Un rapport pointe les défauts du soutien de l'Etat à la vie associative (IGESR)
Paru dans Petite enfance, Scolaire, Périscolaire, Culture, Justice le dimanche 05 janvier 2025.
"Confrontées à la baisse de la part des subventions dans leur financement, les associations sont dans un double mouvement : d’une part elle doivent de plus en plus chercher à augmenter leurs recettes d’activités ou leurs ventes aux usagers, d’autre part elles s’inscrivent de plus en plus dans des démarches de prestation de service ou de simples opérateurs des politiques publiques qu’elles appliquent." Un rapport d'inspection générale (IGESR) consacré au "soutien de l’État en matière de vie associative" constate que certaines associations sont amenées à "s’assurer de la solvabilité des publics qu’elles touchent", ce qui les amène à déserter "certains territoires" tandis que d'autres sont "devenues de simples exécutantes des politiques publiques" et qu'elles sont "de moins en moins en mesure de développer des méthodes originales, des approches singulières".
Ce rapport, qui propose un tableau très complet de la situation des associations, est particulièrement intéressant lorsqu'il évoque deux questions, celle de leur financement par subventions ou appels d'offre et celle du CER, le contrat d'engagement républicain. La mission souligne aussi la nécessité d'un portage politique fort, qui fait défaut.
Les inspecteurs généraux rappellent "le rôle singulier de la subvention" qui "repose sur la reconnaissance de l’initiative du bénéficiaire et non pas sur la réponse à une prescription du financeur". C'est donc la subvention qui garantit leur capacité "à développer des actions d’intérêt général de manière autonome, souple et originale."

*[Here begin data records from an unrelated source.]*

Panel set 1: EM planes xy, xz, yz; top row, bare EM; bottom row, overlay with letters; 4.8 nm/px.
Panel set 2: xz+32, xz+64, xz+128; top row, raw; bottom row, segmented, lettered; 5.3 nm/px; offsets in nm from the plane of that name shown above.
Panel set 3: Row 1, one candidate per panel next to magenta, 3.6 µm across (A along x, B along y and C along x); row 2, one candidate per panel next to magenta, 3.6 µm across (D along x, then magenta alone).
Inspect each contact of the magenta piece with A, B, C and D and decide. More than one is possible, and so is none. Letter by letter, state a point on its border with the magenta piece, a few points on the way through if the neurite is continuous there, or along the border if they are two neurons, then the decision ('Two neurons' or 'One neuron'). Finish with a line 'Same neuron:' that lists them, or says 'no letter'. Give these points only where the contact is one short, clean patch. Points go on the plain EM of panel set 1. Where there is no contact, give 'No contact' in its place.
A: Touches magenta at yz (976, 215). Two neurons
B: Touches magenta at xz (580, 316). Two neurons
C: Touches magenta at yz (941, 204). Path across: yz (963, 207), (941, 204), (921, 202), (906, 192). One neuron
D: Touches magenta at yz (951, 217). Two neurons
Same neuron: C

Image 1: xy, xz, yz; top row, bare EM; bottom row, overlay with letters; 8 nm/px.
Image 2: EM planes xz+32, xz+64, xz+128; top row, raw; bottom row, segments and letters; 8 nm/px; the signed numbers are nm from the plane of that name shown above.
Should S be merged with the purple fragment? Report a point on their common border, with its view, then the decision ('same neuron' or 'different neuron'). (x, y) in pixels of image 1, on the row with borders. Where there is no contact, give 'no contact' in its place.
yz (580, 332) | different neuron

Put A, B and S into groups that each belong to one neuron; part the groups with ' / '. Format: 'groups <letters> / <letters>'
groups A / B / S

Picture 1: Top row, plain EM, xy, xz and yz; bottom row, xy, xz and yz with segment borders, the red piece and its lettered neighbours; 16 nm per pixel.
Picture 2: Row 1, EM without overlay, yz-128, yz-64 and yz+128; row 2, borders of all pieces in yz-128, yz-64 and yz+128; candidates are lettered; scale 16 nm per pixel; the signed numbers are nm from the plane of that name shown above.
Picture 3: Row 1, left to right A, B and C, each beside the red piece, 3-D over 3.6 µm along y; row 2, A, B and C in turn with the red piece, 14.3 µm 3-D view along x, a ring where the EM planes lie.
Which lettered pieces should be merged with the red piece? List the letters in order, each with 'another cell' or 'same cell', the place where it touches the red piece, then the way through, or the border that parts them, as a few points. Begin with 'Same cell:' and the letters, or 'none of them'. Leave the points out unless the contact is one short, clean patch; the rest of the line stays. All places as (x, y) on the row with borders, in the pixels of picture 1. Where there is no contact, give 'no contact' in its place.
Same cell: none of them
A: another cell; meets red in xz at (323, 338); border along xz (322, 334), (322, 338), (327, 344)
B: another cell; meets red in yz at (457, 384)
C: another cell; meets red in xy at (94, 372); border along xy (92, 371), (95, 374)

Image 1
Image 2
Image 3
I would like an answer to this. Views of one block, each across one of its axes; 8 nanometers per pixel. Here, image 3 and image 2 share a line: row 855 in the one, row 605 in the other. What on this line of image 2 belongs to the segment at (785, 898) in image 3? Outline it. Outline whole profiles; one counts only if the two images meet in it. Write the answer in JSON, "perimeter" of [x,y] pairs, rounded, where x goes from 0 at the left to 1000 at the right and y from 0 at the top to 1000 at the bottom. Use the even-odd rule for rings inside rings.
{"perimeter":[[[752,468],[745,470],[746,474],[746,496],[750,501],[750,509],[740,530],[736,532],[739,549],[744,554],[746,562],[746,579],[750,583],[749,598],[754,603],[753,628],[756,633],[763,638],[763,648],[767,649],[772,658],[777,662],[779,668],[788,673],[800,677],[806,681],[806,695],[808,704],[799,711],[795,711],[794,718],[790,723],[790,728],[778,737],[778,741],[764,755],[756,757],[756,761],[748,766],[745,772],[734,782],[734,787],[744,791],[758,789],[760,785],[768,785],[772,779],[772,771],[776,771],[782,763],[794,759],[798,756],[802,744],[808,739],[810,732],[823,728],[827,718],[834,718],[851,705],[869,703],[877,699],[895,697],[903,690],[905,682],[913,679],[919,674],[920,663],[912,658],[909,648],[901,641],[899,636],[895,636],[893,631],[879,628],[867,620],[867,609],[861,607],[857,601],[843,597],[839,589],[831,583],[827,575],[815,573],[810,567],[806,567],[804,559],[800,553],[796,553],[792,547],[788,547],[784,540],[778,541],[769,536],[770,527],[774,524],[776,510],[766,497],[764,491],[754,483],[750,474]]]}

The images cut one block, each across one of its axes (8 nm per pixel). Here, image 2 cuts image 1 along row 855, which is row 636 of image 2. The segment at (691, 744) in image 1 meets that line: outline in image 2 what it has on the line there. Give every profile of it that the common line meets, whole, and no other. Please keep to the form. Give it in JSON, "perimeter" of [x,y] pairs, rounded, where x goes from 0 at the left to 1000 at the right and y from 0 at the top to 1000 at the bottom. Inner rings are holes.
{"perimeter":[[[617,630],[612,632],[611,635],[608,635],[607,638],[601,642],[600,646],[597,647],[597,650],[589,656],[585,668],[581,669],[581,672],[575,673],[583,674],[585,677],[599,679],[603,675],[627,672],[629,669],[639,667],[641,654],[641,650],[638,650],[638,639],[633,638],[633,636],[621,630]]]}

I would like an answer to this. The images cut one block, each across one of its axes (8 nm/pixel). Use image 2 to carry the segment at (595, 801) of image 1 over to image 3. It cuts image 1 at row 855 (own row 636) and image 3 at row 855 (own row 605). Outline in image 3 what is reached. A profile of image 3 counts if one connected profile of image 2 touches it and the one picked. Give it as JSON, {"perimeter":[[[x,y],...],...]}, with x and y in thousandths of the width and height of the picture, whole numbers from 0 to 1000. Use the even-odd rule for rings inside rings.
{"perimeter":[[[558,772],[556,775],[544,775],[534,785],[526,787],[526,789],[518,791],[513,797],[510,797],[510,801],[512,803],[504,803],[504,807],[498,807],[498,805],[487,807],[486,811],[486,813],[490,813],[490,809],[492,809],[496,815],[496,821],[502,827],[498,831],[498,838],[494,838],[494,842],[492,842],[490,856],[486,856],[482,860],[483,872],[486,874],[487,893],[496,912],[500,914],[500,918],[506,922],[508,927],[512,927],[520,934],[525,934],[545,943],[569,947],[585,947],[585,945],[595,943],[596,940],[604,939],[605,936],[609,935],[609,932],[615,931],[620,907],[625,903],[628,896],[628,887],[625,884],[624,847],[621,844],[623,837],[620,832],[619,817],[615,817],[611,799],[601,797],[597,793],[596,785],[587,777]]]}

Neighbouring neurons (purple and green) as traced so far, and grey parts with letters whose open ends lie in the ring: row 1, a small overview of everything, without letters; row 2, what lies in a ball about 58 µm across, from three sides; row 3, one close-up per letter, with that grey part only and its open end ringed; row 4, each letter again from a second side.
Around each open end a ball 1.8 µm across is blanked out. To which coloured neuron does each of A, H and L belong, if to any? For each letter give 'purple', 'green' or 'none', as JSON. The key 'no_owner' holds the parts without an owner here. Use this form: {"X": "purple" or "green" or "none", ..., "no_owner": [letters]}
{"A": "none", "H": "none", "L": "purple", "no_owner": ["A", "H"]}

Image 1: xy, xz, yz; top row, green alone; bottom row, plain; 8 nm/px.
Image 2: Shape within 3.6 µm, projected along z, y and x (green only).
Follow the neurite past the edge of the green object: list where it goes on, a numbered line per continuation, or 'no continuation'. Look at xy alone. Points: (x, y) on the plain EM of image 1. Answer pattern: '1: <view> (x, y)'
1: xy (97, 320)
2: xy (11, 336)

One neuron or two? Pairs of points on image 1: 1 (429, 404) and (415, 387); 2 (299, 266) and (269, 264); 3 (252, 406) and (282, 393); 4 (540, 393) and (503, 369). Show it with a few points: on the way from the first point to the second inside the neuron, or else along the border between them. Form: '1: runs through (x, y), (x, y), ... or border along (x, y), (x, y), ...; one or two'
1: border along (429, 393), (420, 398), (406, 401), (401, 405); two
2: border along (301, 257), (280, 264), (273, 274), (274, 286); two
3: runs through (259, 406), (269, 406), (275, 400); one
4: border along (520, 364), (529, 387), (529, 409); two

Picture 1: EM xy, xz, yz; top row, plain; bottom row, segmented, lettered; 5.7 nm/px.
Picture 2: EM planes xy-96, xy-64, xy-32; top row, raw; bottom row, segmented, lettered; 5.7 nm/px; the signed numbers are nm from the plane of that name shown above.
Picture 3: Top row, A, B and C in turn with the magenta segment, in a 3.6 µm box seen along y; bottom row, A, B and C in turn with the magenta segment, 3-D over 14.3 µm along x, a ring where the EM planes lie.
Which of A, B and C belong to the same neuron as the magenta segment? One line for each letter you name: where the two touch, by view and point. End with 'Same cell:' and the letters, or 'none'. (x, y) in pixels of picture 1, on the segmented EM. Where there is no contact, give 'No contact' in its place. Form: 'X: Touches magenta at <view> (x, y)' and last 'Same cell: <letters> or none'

Le CER a été instauré par la loi de 2021 "confortant le respect des principes de la République". Les associations bénéficiant de subventions publiques ou d’un agrément de l’État prennent sept engagements, "respect des lois de la République, liberté de conscience, liberté des membres de l’association, égalité et non-discrimination, fraternité et prévention de la violence, respect de la dignité de la personne humaine, respect des symboles de la République". Mais "en pratique, et mis à part (des) dispositions spécifiques au secteur sportif, le fait de souscrire au CER consiste à cocher une case spécifique sur les formulaires normalisés CERFA de demande de subvention".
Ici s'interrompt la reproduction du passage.